Ofwat, with the Consumer Council for Water, has comprehensively addressed the water companies’ responses in its review. However, perhaps the most pressing lesson to learn from the ‘Big Thaw’ is to consider how our resilience can be improved by new technology in the future.

Alternative water resources and individual resilience

We analysed our tweet sample for what we will call ‘micro-component grumbles’: specific mentions of the effects of supply disruption on particular appliances or applications such as washing machines, toilets, bathing and food preparation.

Obviously individual resilience measures and alternative supply sources cannot be used in place of potable water for drinking and food preparation. Instead we focussed on applications where alternative supply sources, such as rainwater harvesting, could be employed for toilet flushing or clothes washing.

This type of application received considerable attention in our sample of tweets with a number of people finding the inability to flush their toilets or the need to use bottled water to do so particularly problematic. As some correctly noted, there is no need to use drinking water for this: using alternative sources would not only provide resilience and hygiene benefits during supply disruptions but also improve water efficiency year-round.

Some of the tweets reviewed suggested that as customers passed 48 hours with no water, Thames Water staff began recommending the use of water from fish ponds or water butts for toilet flushing. Good idea.

In our tweet sample we identified a few hundred micro-component grumbles relating to various appliances and applications specifically. When filtered qualitatively for relevance and those for which alternative supply sources could have mitigated the impact, around 100 discrete examples remained. Toilet flushing was the most commonly mentioned micro-component grumble with the unsanitary results of not being able to flush causing considerable concern. Well over 60% of the specific micro-component grumbles concerned toilet flushing or related issues. The remainder largely had to do with the washing of clothes or basic bathing requirements.

Making better use of the water we have got

It is clear that the extreme weather and resulting ‘Big Thaw’ experienced at the start of March caused significant issues for the country, affecting hundreds of thousands of people and the broader economy as well.
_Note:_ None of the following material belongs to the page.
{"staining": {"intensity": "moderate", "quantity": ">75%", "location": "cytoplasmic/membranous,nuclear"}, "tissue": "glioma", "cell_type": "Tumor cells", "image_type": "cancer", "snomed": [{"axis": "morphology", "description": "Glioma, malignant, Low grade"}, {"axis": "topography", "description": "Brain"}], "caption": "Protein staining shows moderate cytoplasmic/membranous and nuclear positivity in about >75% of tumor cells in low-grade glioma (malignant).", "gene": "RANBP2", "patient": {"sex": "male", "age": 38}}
Our review was a timely reminder to appreciate the hard work and dedication of the staff who worked tirelessly to restore service, distribute bottled water and keep customers informed. Some issues were unavoidable whilst some could have been managed better with better planning. However, there are things that can be done to improve resilience and mitigate some of the impacts.
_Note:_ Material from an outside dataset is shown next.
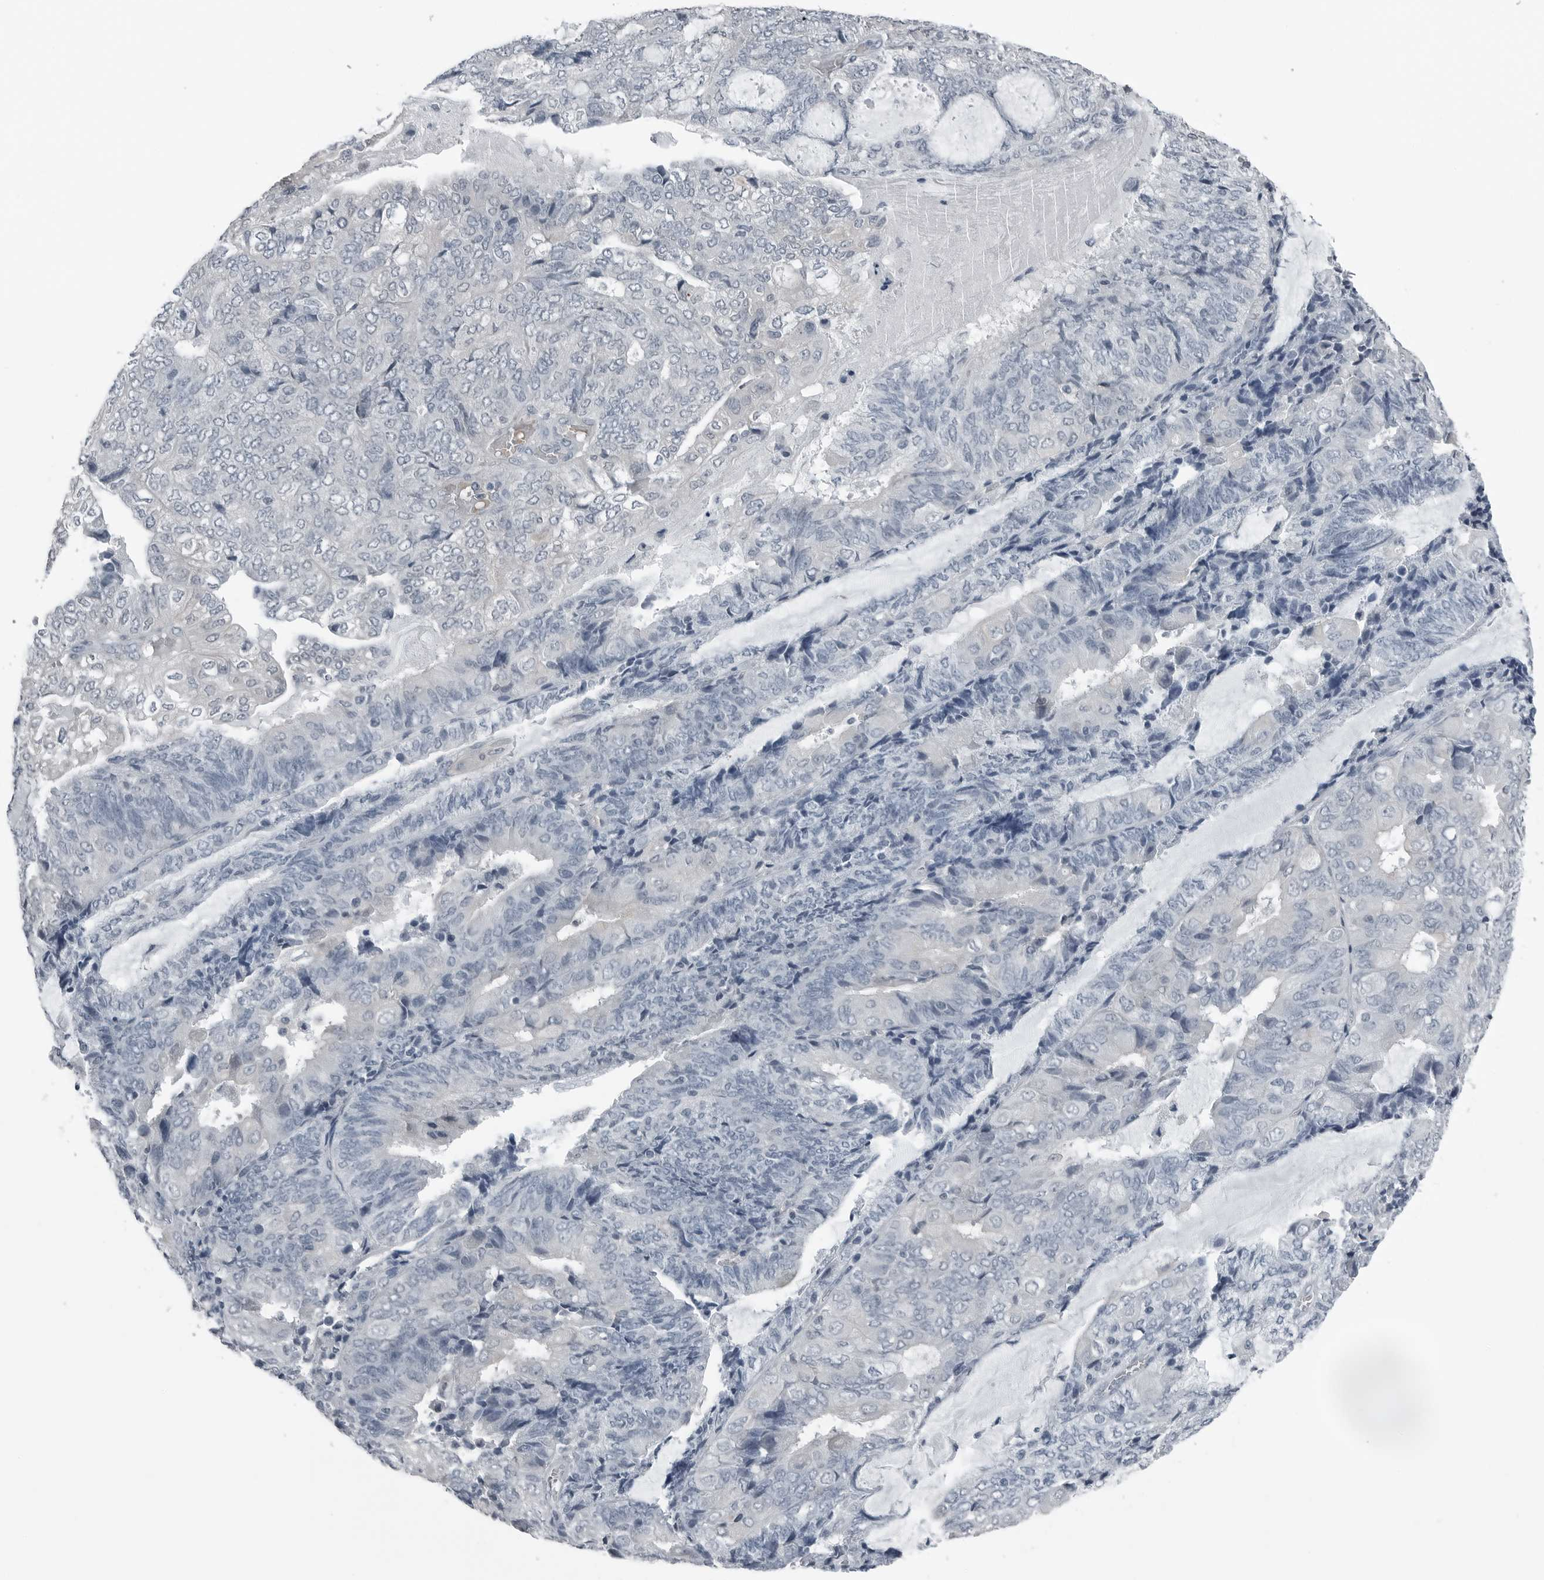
{"staining": {"intensity": "negative", "quantity": "none", "location": "none"}, "tissue": "endometrial cancer", "cell_type": "Tumor cells", "image_type": "cancer", "snomed": [{"axis": "morphology", "description": "Adenocarcinoma, NOS"}, {"axis": "topography", "description": "Endometrium"}], "caption": "This is an IHC histopathology image of endometrial adenocarcinoma. There is no expression in tumor cells.", "gene": "SPINK1", "patient": {"sex": "female", "age": 81}}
Domestic rainwater harvesting systems can provide enough water to run washing machines and flush toilets even when mains supplies are unavailable, providing at least some comfort which could have addressed numerous complaints in the tweets we analysed. This would also have reduced demand on potable supplies at a time when water companies were struggling to meet demand. Our systems are also designed to ensure they do not freeze even in the face of the Beast from the East.

Of course, rainwater harvesting would also provide benefits year-round, reducing water consumption by something in the nature of 50% per person (if used for toilet flushing and washing machine operation). Thanks to recent innovations, rainwater management systems can now offer all these benefits plus the ability to attenuate or reduce stormwater discharge during heavy rainfall, reducing the incidence of urban flooding and pollution.

Our mission is to see a world where rainwater management systems provide all of these benefits and potentially make the next ‘Big Thaw’ a little less disruptive.